Protecting Old Growth and Mature Forests

Learn more about why it’s important to protect old growth and mature forests across the Northwest and beyond, and how The Mountaineers is poised to make a valuable conservation impact on behalf of the iconic forests we love.
The Mountaineers The Mountaineers
August 07, 2023
Protecting Old Growth and Mature Forests
Hoh Rain Forest. Photo by Brendan Moore-Penaskovic.

When was the last time you experienced the majestic natural splendor of one of Washington’s ancient forests? Groves of old fir, cedar, or hemlock trees towering above a trail, with thriving biodiversity below, can connect us to a different time in history.
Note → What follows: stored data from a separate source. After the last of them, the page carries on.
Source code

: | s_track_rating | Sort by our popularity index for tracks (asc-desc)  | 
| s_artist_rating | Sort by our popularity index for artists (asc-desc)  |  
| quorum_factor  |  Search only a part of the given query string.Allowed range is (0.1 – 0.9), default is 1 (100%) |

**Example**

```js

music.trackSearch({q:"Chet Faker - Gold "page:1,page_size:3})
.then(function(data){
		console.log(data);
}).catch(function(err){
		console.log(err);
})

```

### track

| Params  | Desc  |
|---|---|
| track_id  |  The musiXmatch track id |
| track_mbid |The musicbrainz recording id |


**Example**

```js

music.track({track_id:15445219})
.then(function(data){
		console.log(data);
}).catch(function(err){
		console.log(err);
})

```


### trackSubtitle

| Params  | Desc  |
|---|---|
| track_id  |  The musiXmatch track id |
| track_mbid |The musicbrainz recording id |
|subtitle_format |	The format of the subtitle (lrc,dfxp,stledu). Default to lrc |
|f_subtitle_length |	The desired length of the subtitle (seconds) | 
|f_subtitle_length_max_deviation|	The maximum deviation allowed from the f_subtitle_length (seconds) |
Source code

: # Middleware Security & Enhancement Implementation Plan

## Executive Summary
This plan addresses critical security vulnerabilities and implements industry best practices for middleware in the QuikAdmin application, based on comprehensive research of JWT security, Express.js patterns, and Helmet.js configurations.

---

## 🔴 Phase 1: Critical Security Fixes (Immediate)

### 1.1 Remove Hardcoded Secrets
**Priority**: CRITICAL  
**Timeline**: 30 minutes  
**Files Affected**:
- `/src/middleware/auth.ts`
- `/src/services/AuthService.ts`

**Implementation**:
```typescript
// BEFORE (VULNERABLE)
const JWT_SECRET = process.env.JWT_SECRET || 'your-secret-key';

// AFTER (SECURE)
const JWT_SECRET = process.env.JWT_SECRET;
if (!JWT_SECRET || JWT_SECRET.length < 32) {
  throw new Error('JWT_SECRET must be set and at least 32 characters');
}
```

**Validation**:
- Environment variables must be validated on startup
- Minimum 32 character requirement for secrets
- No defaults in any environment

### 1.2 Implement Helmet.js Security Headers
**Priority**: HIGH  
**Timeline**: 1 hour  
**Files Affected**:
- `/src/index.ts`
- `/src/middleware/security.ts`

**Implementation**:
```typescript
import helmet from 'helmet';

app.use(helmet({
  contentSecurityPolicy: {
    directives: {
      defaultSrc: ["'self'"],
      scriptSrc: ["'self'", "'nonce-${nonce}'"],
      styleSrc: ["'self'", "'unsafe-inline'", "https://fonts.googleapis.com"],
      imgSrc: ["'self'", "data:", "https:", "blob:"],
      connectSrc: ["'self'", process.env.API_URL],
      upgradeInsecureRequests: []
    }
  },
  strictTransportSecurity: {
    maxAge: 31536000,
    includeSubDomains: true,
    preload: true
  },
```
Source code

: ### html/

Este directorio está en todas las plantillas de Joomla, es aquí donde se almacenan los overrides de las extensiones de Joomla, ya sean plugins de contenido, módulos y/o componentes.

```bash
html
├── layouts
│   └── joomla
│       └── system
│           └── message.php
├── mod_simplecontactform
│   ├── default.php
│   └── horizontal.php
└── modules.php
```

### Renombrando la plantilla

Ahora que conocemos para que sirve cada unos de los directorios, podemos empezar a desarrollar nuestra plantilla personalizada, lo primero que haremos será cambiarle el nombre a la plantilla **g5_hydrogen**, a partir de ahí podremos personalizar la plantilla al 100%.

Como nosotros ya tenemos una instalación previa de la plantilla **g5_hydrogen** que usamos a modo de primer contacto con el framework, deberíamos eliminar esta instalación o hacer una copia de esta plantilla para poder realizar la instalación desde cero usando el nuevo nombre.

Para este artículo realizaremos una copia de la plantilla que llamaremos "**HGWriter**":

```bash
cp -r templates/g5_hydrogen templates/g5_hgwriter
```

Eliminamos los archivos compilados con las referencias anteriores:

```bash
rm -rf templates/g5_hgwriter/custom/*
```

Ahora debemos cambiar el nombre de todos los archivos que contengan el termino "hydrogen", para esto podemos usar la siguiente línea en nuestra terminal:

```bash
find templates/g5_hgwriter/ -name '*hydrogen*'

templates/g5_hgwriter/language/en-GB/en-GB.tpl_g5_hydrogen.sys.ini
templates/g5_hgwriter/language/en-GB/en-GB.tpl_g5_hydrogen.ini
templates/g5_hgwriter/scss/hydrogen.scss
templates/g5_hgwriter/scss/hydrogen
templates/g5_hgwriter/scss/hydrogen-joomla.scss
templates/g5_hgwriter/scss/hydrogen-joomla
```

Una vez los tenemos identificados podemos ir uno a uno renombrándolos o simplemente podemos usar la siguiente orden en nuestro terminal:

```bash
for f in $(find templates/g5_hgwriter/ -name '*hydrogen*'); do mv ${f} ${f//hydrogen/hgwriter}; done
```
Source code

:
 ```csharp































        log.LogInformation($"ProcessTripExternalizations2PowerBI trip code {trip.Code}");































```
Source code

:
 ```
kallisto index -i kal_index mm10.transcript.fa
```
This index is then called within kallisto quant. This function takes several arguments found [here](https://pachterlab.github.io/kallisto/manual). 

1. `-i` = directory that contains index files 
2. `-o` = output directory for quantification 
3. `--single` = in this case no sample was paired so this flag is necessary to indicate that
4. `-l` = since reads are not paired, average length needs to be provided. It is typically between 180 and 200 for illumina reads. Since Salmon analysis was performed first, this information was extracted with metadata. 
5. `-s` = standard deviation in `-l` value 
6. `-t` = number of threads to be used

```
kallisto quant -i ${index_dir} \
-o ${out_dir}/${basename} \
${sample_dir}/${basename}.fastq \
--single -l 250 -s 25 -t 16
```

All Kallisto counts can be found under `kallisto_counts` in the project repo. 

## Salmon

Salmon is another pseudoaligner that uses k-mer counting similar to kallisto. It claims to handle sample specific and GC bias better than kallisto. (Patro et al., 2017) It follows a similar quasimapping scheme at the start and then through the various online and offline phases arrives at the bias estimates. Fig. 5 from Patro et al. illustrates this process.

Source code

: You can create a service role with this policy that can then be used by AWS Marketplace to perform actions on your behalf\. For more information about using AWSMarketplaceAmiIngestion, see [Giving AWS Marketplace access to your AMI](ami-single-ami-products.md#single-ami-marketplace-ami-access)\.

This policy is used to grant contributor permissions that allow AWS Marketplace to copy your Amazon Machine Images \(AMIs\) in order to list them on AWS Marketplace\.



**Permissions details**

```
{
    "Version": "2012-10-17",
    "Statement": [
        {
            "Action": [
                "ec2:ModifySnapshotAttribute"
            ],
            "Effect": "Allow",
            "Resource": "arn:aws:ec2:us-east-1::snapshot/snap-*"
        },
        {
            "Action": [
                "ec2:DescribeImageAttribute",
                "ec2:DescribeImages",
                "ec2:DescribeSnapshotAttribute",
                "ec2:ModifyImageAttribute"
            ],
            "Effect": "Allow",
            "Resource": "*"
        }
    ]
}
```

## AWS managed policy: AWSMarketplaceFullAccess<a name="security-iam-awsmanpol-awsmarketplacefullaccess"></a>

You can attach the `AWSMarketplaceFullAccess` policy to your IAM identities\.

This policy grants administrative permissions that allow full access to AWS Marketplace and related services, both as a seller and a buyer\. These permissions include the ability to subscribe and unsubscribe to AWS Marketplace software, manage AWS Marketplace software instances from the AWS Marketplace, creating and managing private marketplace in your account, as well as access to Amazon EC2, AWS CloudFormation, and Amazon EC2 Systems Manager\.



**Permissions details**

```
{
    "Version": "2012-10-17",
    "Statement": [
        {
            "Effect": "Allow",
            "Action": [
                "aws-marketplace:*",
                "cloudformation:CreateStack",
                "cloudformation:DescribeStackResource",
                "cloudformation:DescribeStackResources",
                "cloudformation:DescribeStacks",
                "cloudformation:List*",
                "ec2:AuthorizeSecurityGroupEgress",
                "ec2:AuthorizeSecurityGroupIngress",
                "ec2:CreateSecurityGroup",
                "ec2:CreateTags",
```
Old growth and mature forests can be found throughout Washington state, drawing Mountaineers and outdoor enthusiasts from all over to Olympic National Park and other outstanding recreational opportunities among these ancient forests like the North Fork Sauk River Trail on the Mount Baker-Snoqualmie National Forest.

Today, old growth forests are relatively rare across U.S. federal public lands due to widespread logging and other development that has taken place over the past two centuries. Despite federal protection of Northwest old growth and mature forests, our community has observed biodiversity loss and forest degradation due to climate change, wildfire, and the increasing human footprint on forest landscapes.

These threats are spurring the outdoor community to speak up to preserve these special trees and envision a more sustainable future for our region’s ancient forests. Protecting remaining Northwest old growth is one of The Mountaineers policy priorities and an important way we can leverage our public lands and waters as nature-based solutions to the climate crisis.

The Benefits of Protecting Old Growth

Whether a particular tree or forest qualifies as “mature” or “old growth” can vary depending on the region and tree species, but we’re generally talking about trees at least 80 to 120 years old. These mature trees support a dense and thriving biological community of plants, animals, and other organisms. When mature trees are protected, they can sustain biological diversity, sequester carbon, provide wildlife habitat, and support clean air and water.

The climate and biodiversity crises require us to consider new, scientifically-informed approaches to forest management to ensure that our forests are more resilient to the increasing threats of wildfire, floods, and drought. These conservation efforts should be done in a way that supports local communities and respects and upholds the tribal rights and cultural lifeways of Native peoples.

On Earth Day 2022, the Biden Administration announced an executive order outlining steps to preserve and protect old growth forests to fight the climate crisis. He announced the initiative while speaking from Seward Park - one of the largest remaining pockets of old growth and mature trees left in Seattle. Following the executive order, the Forest Service and the Bureau of Land Management (BLM) inventoried their lands for old growth and mature forests. The agencies now estimate that only 120 million acres of these forests remain on national forests and BLM lands.

Protecting old growth on federal public lands is more critical than ever, and land managers are continuing this work at a steady pace. The Forest Service just finished soliciting public input as they work to make our national forests more climate resilient. The Mountaineers is engaging in joint advocacy with partners like Outdoor Alliance because we believe the recreation community can be a powerful advocate for our ancient forests and the transformative outdoor recreation opportunities they provide.

Standing Up for Northwest Forests

Mountaineers Conservation & Advocacy Director Betsy Robblee was recently appointed to a two-year term on a new committee to advise the Forest Service and provide recommendations on how to modernize landscape management across 19 million acres of federally-managed lands in western Washington, western Oregon, and northwestern California. Managing our Northwest forests in a way that protects old growth and mature trees and centers climate resiliency will be a key focus of the committee, and it will be critical to have human-powered outdoor recreation represented as this initiative moves forward.

There is a lot of work ahead to protect the old growth and mature forests in the Pacific Northwest and beyond. We look forward to sharing future opportunities to support these efforts through public engagement opportunities and advocacy. Together, we can protect old growth forests so that future generations of Mountaineers can connect to nature among the same trees we’re privileged to experience today.